Jou fixe 32 :: Welfare states and families in a transforming Europe since 1945

Tomasz Inglot – Christina Rat – Dorottya Szikra:
Welfare states and families in a transforming Europe since 1945
A comparison of Hungary, Poland, and Romania
Academic symposium

Institute for Sociology, Centre for Social Sciences, HAS, Hegedüs room, Budapest I. Úri u. 49.

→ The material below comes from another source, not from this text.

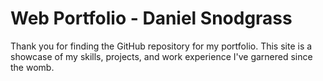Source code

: # Web Portfolio - Daniel Snodgrass

Thank you for finding the GitHub repository for my portfolio. This site is a showcase of my skills, projects, and work experience I've garnered since the womb.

9 April, 2015 (Thursday), 1p.m.

Invitation and details

Abstract

Our book aims to explain ideas, institutional dynamics, and politics behind the significant policy shift or a sudden surge of attention to benefits and services for working women, families,
and children across Europe. We illustrate this in a historical comparative analysis of three countries in Central and Eastern Europe – Poland, Hungary, and Romania that adhered to a common European sequence of adoption of the most important family policy programs. Our main goal is to explain an apparent contradiction between the persistent variation across distinct national family policy programs and the converging tendencies that are now increasingly apparent in a growing number of European welfare states in general (Kuhnle 2000) and more specifically within domestic family policy domains (Matzke and Ostner 2011, Fleckenstein & Seelib-Kaiser 2011). In other words, we ask: How do we account for the seemingly contradictory, simultaneous path-dependence and path-shifting in many areas of family policy such as family allowances, parental leave benefits, childcare services, tax incentives or child anti-poverty measures?